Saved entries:
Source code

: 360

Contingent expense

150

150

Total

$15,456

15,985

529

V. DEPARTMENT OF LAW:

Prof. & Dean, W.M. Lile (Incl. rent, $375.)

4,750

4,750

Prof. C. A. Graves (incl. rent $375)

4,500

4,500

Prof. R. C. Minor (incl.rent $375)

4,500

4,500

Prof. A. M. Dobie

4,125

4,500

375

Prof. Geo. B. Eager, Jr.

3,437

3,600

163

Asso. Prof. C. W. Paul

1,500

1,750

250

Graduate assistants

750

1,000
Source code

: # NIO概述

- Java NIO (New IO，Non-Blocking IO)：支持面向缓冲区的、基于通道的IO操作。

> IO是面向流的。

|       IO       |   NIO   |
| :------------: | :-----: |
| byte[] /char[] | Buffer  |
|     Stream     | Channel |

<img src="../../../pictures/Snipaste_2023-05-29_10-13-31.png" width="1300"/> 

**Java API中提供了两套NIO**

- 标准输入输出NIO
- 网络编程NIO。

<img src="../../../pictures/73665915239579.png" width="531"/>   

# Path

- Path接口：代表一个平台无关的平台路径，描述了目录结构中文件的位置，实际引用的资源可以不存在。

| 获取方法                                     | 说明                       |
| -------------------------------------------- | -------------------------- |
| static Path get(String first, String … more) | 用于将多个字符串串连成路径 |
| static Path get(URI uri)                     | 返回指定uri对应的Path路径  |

- THE PROBLEM
Scan the records for the string "Java". Copy each line in which it appears.

- THE COMPLETED TASK
- Java NIO (New IO，Non-Blocking IO)：支持面向缓冲区的、基于通道的IO操作。
**Java API中提供了两套NIO**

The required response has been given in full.